Short problem:
Rewrite the listing line by line, putting "gathered by" wherever "collectors" appears and keeping everything else the same.

(Dataset records)
-- begin --
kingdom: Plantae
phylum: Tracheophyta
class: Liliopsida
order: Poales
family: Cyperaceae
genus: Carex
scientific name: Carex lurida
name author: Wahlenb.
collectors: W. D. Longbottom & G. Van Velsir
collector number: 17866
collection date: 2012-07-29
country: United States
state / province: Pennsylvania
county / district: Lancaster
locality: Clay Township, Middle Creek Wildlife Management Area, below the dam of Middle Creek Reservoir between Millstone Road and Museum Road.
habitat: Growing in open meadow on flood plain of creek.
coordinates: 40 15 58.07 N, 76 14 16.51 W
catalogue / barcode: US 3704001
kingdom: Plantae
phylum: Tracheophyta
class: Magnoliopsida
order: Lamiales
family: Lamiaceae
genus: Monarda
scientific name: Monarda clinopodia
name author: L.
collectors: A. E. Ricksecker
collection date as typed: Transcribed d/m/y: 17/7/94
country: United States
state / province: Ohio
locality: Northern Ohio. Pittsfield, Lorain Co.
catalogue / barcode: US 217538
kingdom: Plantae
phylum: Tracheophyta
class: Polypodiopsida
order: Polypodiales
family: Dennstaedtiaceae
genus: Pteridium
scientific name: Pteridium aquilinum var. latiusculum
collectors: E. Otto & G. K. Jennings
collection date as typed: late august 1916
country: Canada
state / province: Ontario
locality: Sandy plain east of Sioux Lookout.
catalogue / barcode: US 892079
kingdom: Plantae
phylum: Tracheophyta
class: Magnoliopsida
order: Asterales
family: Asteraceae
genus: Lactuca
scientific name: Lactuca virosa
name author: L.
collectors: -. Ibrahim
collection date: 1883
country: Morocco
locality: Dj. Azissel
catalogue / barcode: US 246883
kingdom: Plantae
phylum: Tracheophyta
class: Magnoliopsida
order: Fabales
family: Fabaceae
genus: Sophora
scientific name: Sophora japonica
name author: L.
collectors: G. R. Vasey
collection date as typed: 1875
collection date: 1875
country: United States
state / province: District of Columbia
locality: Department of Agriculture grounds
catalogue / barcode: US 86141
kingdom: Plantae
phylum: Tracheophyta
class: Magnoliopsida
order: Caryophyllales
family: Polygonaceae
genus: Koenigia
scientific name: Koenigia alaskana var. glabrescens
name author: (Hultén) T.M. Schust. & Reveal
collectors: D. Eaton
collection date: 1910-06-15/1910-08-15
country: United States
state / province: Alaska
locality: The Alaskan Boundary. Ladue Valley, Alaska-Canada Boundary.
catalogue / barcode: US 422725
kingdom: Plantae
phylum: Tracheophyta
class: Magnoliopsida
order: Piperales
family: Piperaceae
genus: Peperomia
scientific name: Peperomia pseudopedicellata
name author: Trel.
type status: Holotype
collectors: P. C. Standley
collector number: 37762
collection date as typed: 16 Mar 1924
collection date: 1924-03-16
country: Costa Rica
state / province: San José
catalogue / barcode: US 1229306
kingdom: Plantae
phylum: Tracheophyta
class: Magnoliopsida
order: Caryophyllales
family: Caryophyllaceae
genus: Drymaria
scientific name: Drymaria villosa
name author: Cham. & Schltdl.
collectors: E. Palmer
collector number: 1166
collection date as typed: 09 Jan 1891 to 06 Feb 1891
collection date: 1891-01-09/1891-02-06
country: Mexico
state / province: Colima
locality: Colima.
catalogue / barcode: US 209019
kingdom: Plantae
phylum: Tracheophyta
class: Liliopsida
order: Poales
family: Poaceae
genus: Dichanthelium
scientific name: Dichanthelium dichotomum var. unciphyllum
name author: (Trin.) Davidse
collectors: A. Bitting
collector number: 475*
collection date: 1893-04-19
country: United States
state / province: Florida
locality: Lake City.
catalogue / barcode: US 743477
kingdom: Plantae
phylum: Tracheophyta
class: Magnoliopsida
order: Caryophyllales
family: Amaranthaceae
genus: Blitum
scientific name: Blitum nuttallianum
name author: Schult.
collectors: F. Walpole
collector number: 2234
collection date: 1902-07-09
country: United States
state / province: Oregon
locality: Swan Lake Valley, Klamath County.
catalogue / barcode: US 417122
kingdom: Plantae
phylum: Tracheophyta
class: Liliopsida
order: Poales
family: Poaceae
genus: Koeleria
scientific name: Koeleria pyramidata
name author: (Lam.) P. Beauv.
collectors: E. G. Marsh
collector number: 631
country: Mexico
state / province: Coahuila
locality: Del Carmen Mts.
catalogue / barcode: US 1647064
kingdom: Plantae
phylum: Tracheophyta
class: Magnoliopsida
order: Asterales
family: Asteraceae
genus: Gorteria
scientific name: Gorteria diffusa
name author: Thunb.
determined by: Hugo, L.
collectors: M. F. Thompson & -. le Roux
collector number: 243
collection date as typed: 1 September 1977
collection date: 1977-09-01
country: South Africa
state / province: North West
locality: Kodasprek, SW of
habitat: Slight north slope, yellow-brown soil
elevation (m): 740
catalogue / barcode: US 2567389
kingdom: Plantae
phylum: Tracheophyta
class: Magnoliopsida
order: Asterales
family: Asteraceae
-- end --
Answer to this problem:
kingdom: Plantae
phylum: Tracheophyta
class: Liliopsida
order: Poales
family: Cyperaceae
genus: Carex
scientific name: Carex lurida
name author: Wahlenb.
gathered by: W. D. Longbottom & G. Van Velsir
collector number: 17866
collection date: 2012-07-29
country: United States
state / province: Pennsylvania
county / district: Lancaster
locality: Clay Township, Middle Creek Wildlife Management Area, below the dam of Middle Creek Reservoir between Millstone Road and Museum Road.
habitat: Growing in open meadow on flood plain of creek.
coordinates: 40 15 58.07 N, 76 14 16.51 W
catalogue / barcode: US 3704001
kingdom: Plantae
phylum: Tracheophyta
class: Magnoliopsida
order: Lamiales
family: Lamiaceae
genus: Monarda
scientific name: Monarda clinopodia
name author: L.
gathered by: A. E. Ricksecker
collection date as typed: Transcribed d/m/y: 17/7/94
country: United States
state / province: Ohio
locality: Northern Ohio. Pittsfield, Lorain Co.
catalogue / barcode: US 217538
kingdom: Plantae
phylum: Tracheophyta
class: Polypodiopsida
order: Polypodiales
family: Dennstaedtiaceae
genus: Pteridium
scientific name: Pteridium aquilinum var. latiusculum
gathered by: E. Otto & G. K. Jennings
collection date as typed: late august 1916
country: Canada
state / province: Ontario
locality: Sandy plain east of Sioux Lookout.
catalogue / barcode: US 892079
kingdom: Plantae
phylum: Tracheophyta
class: Magnoliopsida
order: Asterales
family: Asteraceae
genus: Lactuca
scientific name: Lactuca virosa
name author: L.
gathered by: -. Ibrahim
collection date: 1883
country: Morocco
locality: Dj. Azissel
catalogue / barcode: US 246883
kingdom: Plantae
phylum: Tracheophyta
class: Magnoliopsida
order: Fabales
family: Fabaceae
genus: Sophora
scientific name: Sophora japonica
name author: L.
gathered by: G. R. Vasey
collection date as typed: 1875
collection date: 1875
country: United States
state / province: District of Columbia
locality: Department of Agriculture grounds
catalogue / barcode: US 86141
kingdom: Plantae
phylum: Tracheophyta
class: Magnoliopsida
order: Caryophyllales
family: Polygonaceae
genus: Koenigia
scientific name: Koenigia alaskana var. glabrescens
name author: (Hultén) T.M. Schust. & Reveal
gathered by: D. Eaton
collection date: 1910-06-15/1910-08-15
country: United States
state / province: Alaska
locality: The Alaskan Boundary. Ladue Valley, Alaska-Canada Boundary.
catalogue / barcode: US 422725
kingdom: Plantae
phylum: Tracheophyta
class: Magnoliopsida
order: Piperales
family: Piperaceae
genus: Peperomia
scientific name: Peperomia pseudopedicellata
name author: Trel.
type status: Holotype
gathered by: P. C. Standley
collector number: 37762
collection date as typed: 16 Mar 1924
collection date: 1924-03-16
country: Costa Rica
state / province: San José
catalogue / barcode: US 1229306
kingdom: Plantae
phylum: Tracheophyta
class: Magnoliopsida
order: Caryophyllales
family: Caryophyllaceae
genus: Drymaria
scientific name: Drymaria villosa
name author: Cham. & Schltdl.
gathered by: E. Palmer
collector number: 1166
collection date as typed: 09 Jan 1891 to 06 Feb 1891
collection date: 1891-01-09/1891-02-06
country: Mexico
state / province: Colima
locality: Colima.
catalogue / barcode: US 209019
kingdom: Plantae
phylum: Tracheophyta
class: Liliopsida
order: Poales
family: Poaceae
genus: Dichanthelium
scientific name: Dichanthelium dichotomum var. unciphyllum
name author: (Trin.) Davidse
gathered by: A. Bitting
collector number: 475*
collection date: 1893-04-19
country: United States
state / province: Florida
locality: Lake City.
catalogue / barcode: US 743477
kingdom: Plantae
phylum: Tracheophyta
class: Magnoliopsida
order: Caryophyllales
family: Amaranthaceae
genus: Blitum
scientific name: Blitum nuttallianum
name author: Schult.
gathered by: F. Walpole
collector number: 2234
collection date: 1902-07-09
country: United States
state / province: Oregon
locality: Swan Lake Valley, Klamath County.
catalogue / barcode: US 417122
kingdom: Plantae
phylum: Tracheophyta
class: Liliopsida
order: Poales
family: Poaceae
genus: Koeleria
scientific name: Koeleria pyramidata
name author: (Lam.) P. Beauv.
gathered by: E. G. Marsh
collector number: 631
country: Mexico
state / province: Coahuila
locality: Del Carmen Mts.
catalogue / barcode: US 1647064
kingdom: Plantae
phylum: Tracheophyta
class: Magnoliopsida
order: Asterales
family: Asteraceae
genus: Gorteria
scientific name: Gorteria diffusa
name author: Thunb.
determined by: Hugo, L.
gathered by: M. F. Thompson & -. le Roux
collector number: 243
collection date as typed: 1 September 1977
collection date: 1977-09-01
country: South Africa
state / province: North West
locality: Kodasprek, SW of
habitat: Slight north slope, yellow-brown soil
elevation (m): 740
catalogue / barcode: US 2567389
kingdom: Plantae
phylum: Tracheophyta
class: Magnoliopsida
order: Asterales
family: Asteraceae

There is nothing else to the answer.